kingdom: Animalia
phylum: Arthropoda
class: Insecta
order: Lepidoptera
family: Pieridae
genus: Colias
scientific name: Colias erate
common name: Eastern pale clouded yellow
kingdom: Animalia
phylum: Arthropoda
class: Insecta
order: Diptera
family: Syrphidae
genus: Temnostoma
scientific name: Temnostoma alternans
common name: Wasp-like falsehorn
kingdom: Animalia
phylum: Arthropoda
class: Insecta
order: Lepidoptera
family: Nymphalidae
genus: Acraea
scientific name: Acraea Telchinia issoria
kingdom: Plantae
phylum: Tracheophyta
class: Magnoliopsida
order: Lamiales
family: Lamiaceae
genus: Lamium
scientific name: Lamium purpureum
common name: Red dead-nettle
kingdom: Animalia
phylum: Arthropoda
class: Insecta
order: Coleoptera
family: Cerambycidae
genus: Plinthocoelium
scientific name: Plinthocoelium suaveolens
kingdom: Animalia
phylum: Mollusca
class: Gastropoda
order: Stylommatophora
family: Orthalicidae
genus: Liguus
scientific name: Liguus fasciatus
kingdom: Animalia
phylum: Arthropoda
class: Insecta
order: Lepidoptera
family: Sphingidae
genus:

....................

What you need to do: Give the data above as a JSON list of strings, with one string for each line and any blank lines left out.

Output below:
[
  "kingdom: Animalia",
  "phylum: Arthropoda",
  "class: Insecta",
  "order: Lepidoptera",
  "family: Pieridae",
  "genus: Colias",
  "scientific name: Colias erate",
  "common name: Eastern pale clouded yellow",
  "kingdom: Animalia",
  "phylum: Arthropoda",
  "class: Insecta",
  "order: Diptera",
  "family: Syrphidae",
  "genus: Temnostoma",
  "scientific name: Temnostoma alternans",
  "common name: Wasp-like falsehorn",
  "kingdom: Animalia",
  "phylum: Arthropoda",
  "class: Insecta",
  "order: Lepidoptera",
  "family: Nymphalidae",
  "genus: Acraea",
  "scientific name: Acraea Telchinia issoria",
  "kingdom: Plantae",
  "phylum: Tracheophyta",
  "class: Magnoliopsida",
  "order: Lamiales",
  "family: Lamiaceae",
  "genus: Lamium",
  "scientific name: Lamium purpureum",
  "common name: Red dead-nettle",
  "kingdom: Animalia",
  "phylum: Arthropoda",
  "class: Insecta",
  "order: Coleoptera",
  "family: Cerambycidae",
  "genus: Plinthocoelium",
  "scientific name: Plinthocoelium suaveolens",
  "kingdom: Animalia",
  "phylum: Mollusca",
  "class: Gastropoda",
  "order: Stylommatophora",
  "family: Orthalicidae",
  "genus: Liguus",
  "scientific name: Liguus fasciatus",
  "kingdom: Animalia",
  "phylum: Arthropoda",
  "class: Insecta",
  "order: Lepidoptera",
  "family: Sphingidae",
  "genus:"
]